Structured diff data:

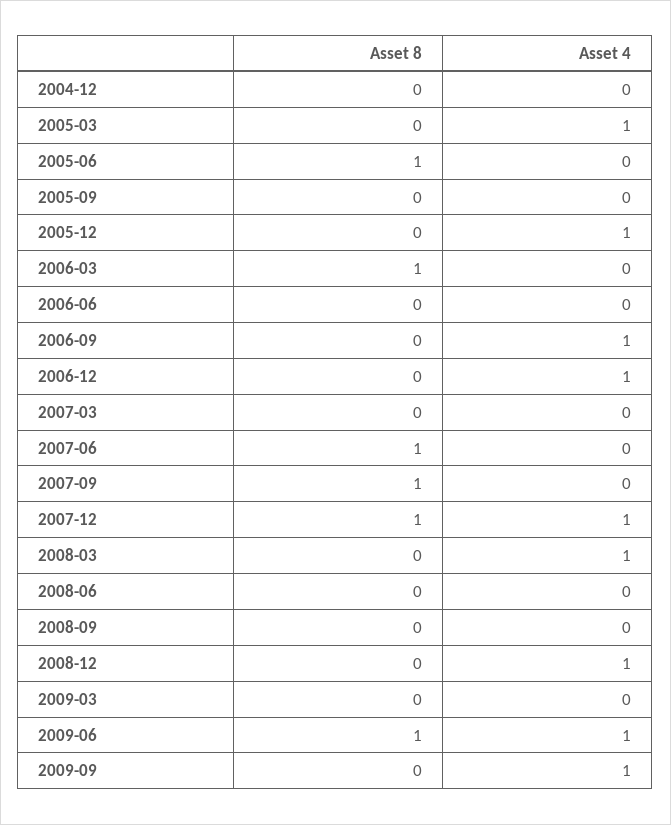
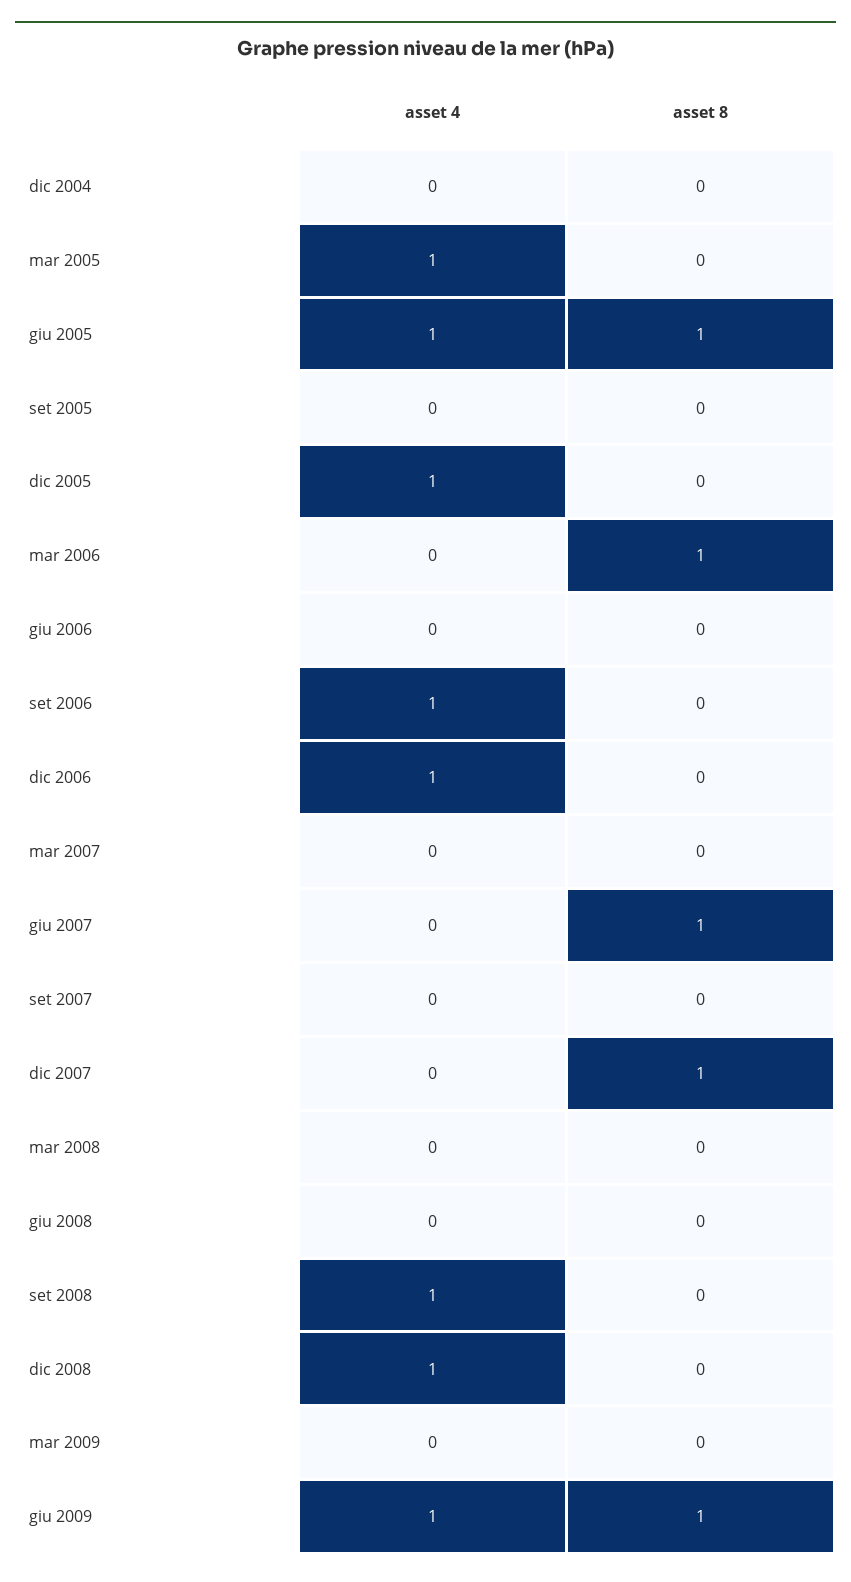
  {
    "Asset 8": {
      "2004-12": 0,
      "2005-03": 0,
      "2005-06": 1,
      "2005-09": 0,
      "2005-12": 0,
      "2006-03": 1,
      "2006-06": 0,
      "2006-09": 0,
      "2006-12": 0,
      "2007-03": 0,
      "2007-06": 1,
-     "2007-09": 1,
+     "2007-09": 0,
      "2007-12": 1,
      "2008-03": 0,
      "2008-06": 0,
      "2008-09": 0,
      "2008-12": 0,
      "2009-03": 0,
-     "2009-06": 1,
+     "2009-06": 1
-     "2009-09": 0
    },
    "Asset 4": {
      "2004-12": 0,
      "2005-03": 1,
-     "2005-06": 0,
+     "2005-06": 1,
      "2005-09": 0,
      "2005-12": 1,
      "2006-03": 0,
      "2006-06": 0,
      "2006-09": 1,
      "2006-12": 1,
      "2007-03": 0,
      "2007-06": 0,
      "2007-09": 0,
-     "2007-12": 1,
+     "2007-12": 0,
-     "2008-03": 1,
+     "2008-03": 0,
      "2008-06": 0,
-     "2008-09": 0,
+     "2008-09": 1,
      "2008-12": 1,
      "2009-03": 0,
-     "2009-06": 1,
+     "2009-06": 1
-     "2009-09": 1
    }
  }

*Exercise:* Return every entry word for word, minus the pictures.

*Exercise response:*
  {
    "Asset 8": {
      "2004-12": 0,
      "2005-03": 0,
      "2005-06": 1,
      "2005-09": 0,
      "2005-12": 0,
      "2006-03": 1,
      "2006-06": 0,
      "2006-09": 0,
      "2006-12": 0,
      "2007-03": 0,
      "2007-06": 1,
-     "2007-09": 1,
+     "2007-09": 0,
      "2007-12": 1,
      "2008-03": 0,
      "2008-06": 0,
      "2008-09": 0,
      "2008-12": 0,
      "2009-03": 0,
-     "2009-06": 1,
+     "2009-06": 1
-     "2009-09": 0
    },
    "Asset 4": {
      "2004-12": 0,
      "2005-03": 1,
-     "2005-06": 0,
+     "2005-06": 1,
      "2005-09": 0,
      "2005-12": 1,
      "2006-03": 0,
      "2006-06": 0,
      "2006-09": 1,
      "2006-12": 1,
      "2007-03": 0,
      "2007-06": 0,
      "2007-09": 0,
-     "2007-12": 1,
+     "2007-12": 0,
-     "2008-03": 1,
+     "2008-03": 0,
      "2008-06": 0,
-     "2008-09": 0,
+     "2008-09": 1,
      "2008-12": 1,
      "2009-03": 0,
-     "2009-06": 1,
+     "2009-06": 1
-     "2009-09": 1
    }
  }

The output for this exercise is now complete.